McCain at Thirty-Seven

I’m reading John McCain’s account of his time as a POW in Vietnam.

I happened to be flipping through a book I own about reporting Vietnam, and there it was.

He was just out of the POW prison. Not a politician and not worried about his words or appearing perfect. For example, he used the word “gook” when referring to the North Vietnamese. I’m not blaming him for this at all. That’s what soldiers did, and (since he felt he had to explain what the term meant, and he clearly said it was for the NORTH Vietnamese) it probably didn’t carry the clear racist implications it does today.

He writes well. He has an understated style, which is probably military.

Surprisingly, he describes a lot of his time there as being “not too bad.” We can assume that every second was terrible, of course, but at least he went through long periods of time without being physically tortured every day. And then he went through other periods where he was tortured often.

By his account, he did sign a “confession” under torture. He didn’t seem very shaken up by that, which I hope means that he realized that he did the right thing under the circumstances.

He also defied his torturers in a number of ways, including refusing preferential treatment, when he thought it would be used as propaganda. (The North Vietnamese wanted to say that an Admiral’s son thought he was better than regular soldiers.)

He prayed a lot. Not for the war to end, or to be set free, but for personal strength and guidance.

I can’t help respecting thirty-seven year old John McCain. Not because he suffered, but because he suffered more than he had to in order to protect his country’s reputation. And not because he wrote about it, but because he wrote with dignity and clarity.

To be clear, this has nothing to do with how I feel about the seventy-two year old presidential candidate. I’d never vote for a man based on his experiences in a POW camp, of course. That would be extremely stupid, even if it were last year rather than four decades ago. But I do understand the temptation to be stupid in that way.

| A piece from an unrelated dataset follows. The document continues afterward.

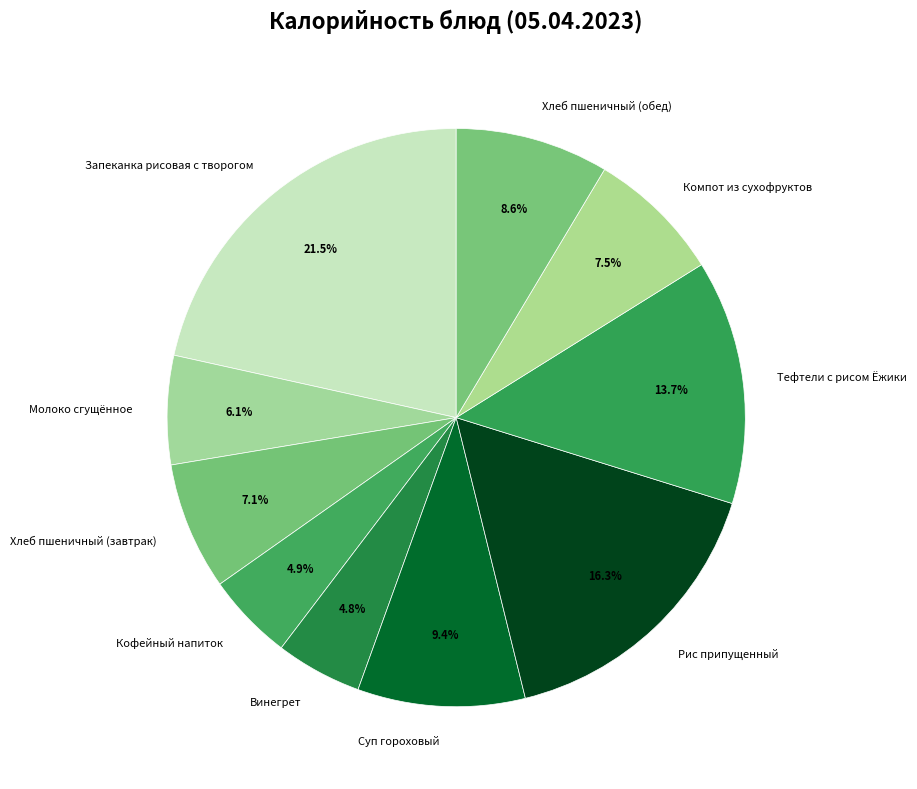

True or false: Кофейный напиток accounts for 16% of the total.

False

2 Responses to McCain at Thirty-Seven

  1. Kevin October 30, 2008 at 1:01 pm #

    As a benefit of some of my political activities, I had the opportunity to sit down and talk with a fellow named Orson Swindle (http://en.wikipedia.org/wiki/Orson_Swindle) a couple of months ago. Hearing his first person account of the time he spent in captivity, the time he spent with McCain, and some of the things they went through together was heartbreaking, but also kind of amazing. Like McCain, Swindle also signed a “confession” during his captivity, and from his telling I got the sense that it’s something that both of them struggled with, but ultimately came to peace with after their release.

    Besides the tales of torture and loneliness (in Swindle’s case, he had young children at home during the 6+ years he was in captivity), something I found interesting was system they worked out between them for communicating. Apparently they weren’t allowed to see or speak to each other, but they were in adjacent cells, so they used a Polybius square cypher to conduct coded conversations back and forth, and became fluent in it. I was unaware of this code, but it’s quite old (http://en.wikipedia.org/wiki/Polybius_square) and has been used by many different folks to communicate in this way, including Solzhenitsyn. I thought it was an incredibly useful thing to know about!

  2. weeklyrob October 30, 2008 at 3:28 pm #

    McCain talks a bit about a code as well. He specifically says that the need to communicate was extremely strong.

    Men would risk beatings every day in order to communicate with each other. Not least was the need to “talk” with senior officers about what to do in a given situation.